Your output should contain every record, unchanged.

Pose estimation data
· · · · ·

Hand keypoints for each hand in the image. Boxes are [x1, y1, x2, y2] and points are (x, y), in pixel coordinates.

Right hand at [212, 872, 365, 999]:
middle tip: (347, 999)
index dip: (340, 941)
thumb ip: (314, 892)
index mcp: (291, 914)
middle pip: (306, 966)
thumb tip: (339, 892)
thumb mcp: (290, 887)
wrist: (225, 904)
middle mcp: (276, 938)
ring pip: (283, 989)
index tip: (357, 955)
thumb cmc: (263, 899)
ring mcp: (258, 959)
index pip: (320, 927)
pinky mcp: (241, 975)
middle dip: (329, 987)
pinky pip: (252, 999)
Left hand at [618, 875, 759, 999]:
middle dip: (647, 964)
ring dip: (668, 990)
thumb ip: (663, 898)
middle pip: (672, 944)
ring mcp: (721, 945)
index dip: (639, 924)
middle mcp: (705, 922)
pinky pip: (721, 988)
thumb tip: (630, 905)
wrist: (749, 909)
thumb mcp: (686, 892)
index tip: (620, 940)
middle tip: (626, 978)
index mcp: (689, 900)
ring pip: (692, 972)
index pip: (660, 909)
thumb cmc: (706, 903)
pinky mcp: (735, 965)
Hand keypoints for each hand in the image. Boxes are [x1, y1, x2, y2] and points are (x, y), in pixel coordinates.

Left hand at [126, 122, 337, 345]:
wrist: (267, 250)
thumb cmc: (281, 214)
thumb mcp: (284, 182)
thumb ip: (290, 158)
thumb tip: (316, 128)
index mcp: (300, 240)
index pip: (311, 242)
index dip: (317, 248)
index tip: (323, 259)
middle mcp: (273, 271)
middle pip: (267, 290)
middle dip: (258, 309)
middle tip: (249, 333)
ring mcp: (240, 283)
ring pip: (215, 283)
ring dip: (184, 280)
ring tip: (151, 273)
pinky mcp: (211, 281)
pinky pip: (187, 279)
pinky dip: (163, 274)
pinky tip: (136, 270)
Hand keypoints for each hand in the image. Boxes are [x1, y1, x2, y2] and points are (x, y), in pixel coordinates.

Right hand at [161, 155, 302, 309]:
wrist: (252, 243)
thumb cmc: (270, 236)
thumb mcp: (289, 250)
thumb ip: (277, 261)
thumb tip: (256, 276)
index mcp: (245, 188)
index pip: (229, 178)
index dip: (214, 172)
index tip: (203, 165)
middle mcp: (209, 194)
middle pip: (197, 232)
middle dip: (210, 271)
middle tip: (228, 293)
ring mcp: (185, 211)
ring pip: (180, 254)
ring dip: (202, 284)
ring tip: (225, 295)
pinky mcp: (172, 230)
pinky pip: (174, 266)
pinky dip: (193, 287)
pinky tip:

· · · · ·

> _SOLUTION TO THE EXERCISE_
Hand keypoints for each hand in the image. Boxes are [x1, y1, x2, y2] and points are (x, y), in pixel coordinates.

Right hand at [212, 872, 365, 999]:
middle tip: (347, 999)
index dip: (340, 941)
thumb ip: (314, 892)
index mcp: (291, 914)
middle pip: (306, 966)
thumb tip: (339, 892)
thumb mcp: (290, 887)
wrist: (225, 904)
middle mcp: (276, 938)
ring pip: (283, 989)
index tip: (357, 955)
thumb cmc: (263, 899)
ring mcp: (258, 959)
index pip: (320, 927)
pinky mcp: (241, 975)
middle dip: (329, 987)
pinky pip: (252, 999)
Left hand at [618, 875, 759, 999]:
middle dip: (647, 964)
ring dip: (668, 990)
thumb ip: (663, 898)
middle pip: (672, 944)
ring mcp: (721, 945)
index dip: (639, 924)
middle mcp: (705, 922)
pinky pip: (721, 988)
thumb tip: (630, 905)
wrist: (749, 909)
thumb mcp: (686, 892)
index tip: (620, 940)
middle tip: (626, 978)
index mcp: (689, 900)
ring pip: (692, 972)
index pip: (660, 909)
thumb cmc: (706, 903)
pinky mcp: (735, 965)
Hand keypoints for each hand in the image. Boxes are [x1, y1, x2, y2] and points are (x, y), in pixel coordinates.

Left hand at [126, 122, 337, 345]:
wrist: (267, 250)
thumb cmc: (281, 214)
thumb mcp: (284, 182)
thumb ip: (290, 158)
thumb tip: (316, 128)
index mcp: (300, 240)
index pip: (311, 242)
index dip: (317, 248)
index tip: (323, 259)
middle mcp: (273, 271)
middle pip: (267, 290)
middle dip: (258, 309)
middle tip: (249, 333)
ring mcp: (240, 283)
ring pip: (215, 283)
ring dip: (184, 280)
ring tip: (151, 273)
pinky mcp: (211, 281)
pinky pip: (187, 279)
pinky dip: (163, 274)
pinky tip: (136, 270)
Hand keypoints for each hand in the image. Boxes are [x1, y1, x2, y2] and points are (x, y), in pixel coordinates.

Right hand at [161, 155, 302, 309]:
wrist: (252, 243)
thumb cmc: (270, 236)
thumb mcp: (289, 250)
thumb ip: (277, 261)
thumb tip: (256, 276)
index mcp: (245, 188)
index pip: (229, 178)
index dip: (214, 172)
index tip: (203, 165)
middle mcp: (209, 194)
middle pip: (197, 232)
middle dip: (210, 271)
middle tip: (228, 293)
ring mcp: (185, 211)
ring pip: (180, 254)
ring dip: (202, 284)
ring tip: (225, 295)
pinky mcp: (172, 230)
pinky pip: (174, 266)
pinky dip: (193, 287)
pinky tip:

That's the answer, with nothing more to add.